Physical, chemical, and functional properties of neuronal membranes vary between species of Antarctic notothenioids differing in thermal tolerance.


Department of Biological Sciences, Ohio University, Athens, OH, 45701, USA. [Email]


Disruption of neuronal function is likely to influence limits to thermal tolerance. We hypothesized that with acute warming the structure and function of neuronal membranes in the Antarctic notothenioid fish Chaenocephalus aceratus are more vulnerable to perturbation than membranes in the more thermotolerant notothenioid Notothenia coriiceps. Fluidity was quantified in synaptic membranes, mitochondrial membranes, and myelin from brains of both species of Antarctic fishes. Polar lipid compositions and cholesterol contents were analyzed in myelin; cholesterol was measured in synaptic membranes. Thermal profiles were determined for activities of two membrane-associated proteins, acetylcholinesterase (AChE) and Na+/K+-ATPase (NKA), from brains of animals maintained at ambient temperature or exposed to their critical thermal maxima (CTMAX).

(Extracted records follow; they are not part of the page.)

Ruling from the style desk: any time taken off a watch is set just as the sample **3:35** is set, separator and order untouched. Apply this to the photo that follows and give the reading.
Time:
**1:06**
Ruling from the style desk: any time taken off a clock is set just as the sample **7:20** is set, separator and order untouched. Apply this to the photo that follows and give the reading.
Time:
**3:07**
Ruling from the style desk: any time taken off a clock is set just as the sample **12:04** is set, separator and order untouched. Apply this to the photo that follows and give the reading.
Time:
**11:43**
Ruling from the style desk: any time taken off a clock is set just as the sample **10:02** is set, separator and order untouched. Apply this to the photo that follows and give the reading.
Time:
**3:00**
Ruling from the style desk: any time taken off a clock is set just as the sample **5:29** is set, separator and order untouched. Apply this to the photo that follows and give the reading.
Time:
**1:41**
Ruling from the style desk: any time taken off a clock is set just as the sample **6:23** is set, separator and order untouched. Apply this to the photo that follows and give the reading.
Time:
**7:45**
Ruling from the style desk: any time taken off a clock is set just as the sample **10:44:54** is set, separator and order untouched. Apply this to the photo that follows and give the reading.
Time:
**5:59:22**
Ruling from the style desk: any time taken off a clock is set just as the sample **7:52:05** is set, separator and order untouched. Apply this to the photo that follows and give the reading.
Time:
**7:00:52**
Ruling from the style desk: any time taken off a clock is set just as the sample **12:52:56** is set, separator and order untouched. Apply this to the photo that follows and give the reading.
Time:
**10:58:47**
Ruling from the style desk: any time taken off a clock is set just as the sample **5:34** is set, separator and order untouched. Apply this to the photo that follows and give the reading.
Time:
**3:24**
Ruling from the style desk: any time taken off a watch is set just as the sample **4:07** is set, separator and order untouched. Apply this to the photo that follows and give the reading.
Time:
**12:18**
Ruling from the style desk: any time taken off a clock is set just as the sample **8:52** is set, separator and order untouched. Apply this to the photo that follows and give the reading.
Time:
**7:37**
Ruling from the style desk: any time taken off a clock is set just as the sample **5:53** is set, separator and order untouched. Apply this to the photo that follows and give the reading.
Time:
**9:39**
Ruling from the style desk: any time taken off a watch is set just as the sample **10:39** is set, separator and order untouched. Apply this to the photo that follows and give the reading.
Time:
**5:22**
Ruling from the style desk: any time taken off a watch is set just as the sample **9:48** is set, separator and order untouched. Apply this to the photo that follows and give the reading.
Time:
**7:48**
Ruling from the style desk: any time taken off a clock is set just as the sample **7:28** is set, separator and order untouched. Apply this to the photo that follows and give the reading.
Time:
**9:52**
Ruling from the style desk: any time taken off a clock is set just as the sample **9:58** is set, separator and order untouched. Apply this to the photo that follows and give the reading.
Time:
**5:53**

Synaptic membranes of C. aceratus were consistently more fluid than those of N. coriiceps (P < 0.0001). Although the fluidities of both myelin and mitochondrial membranes were similar among species, sensitivity of myelin fluidity to in vitro warming was greater in N. coriiceps than in C. aceratus (P < 0.001), which can be explained by lower cholesterol contents in myelin of N. coriiceps (P < 0.05). Activities of both enzymes, AChE and NKA, declined upon CTMAX exposure in C. aceratus, but not in N. coriiceps. We suggest that hyper-fluidization of synaptic membranes with warming in C. aceratus may explain the greater stenothermy in this species, and that thermal limits in notothenioids are more likely to be influenced by perturbations in synaptic membranes than in other membranes of the nervous system.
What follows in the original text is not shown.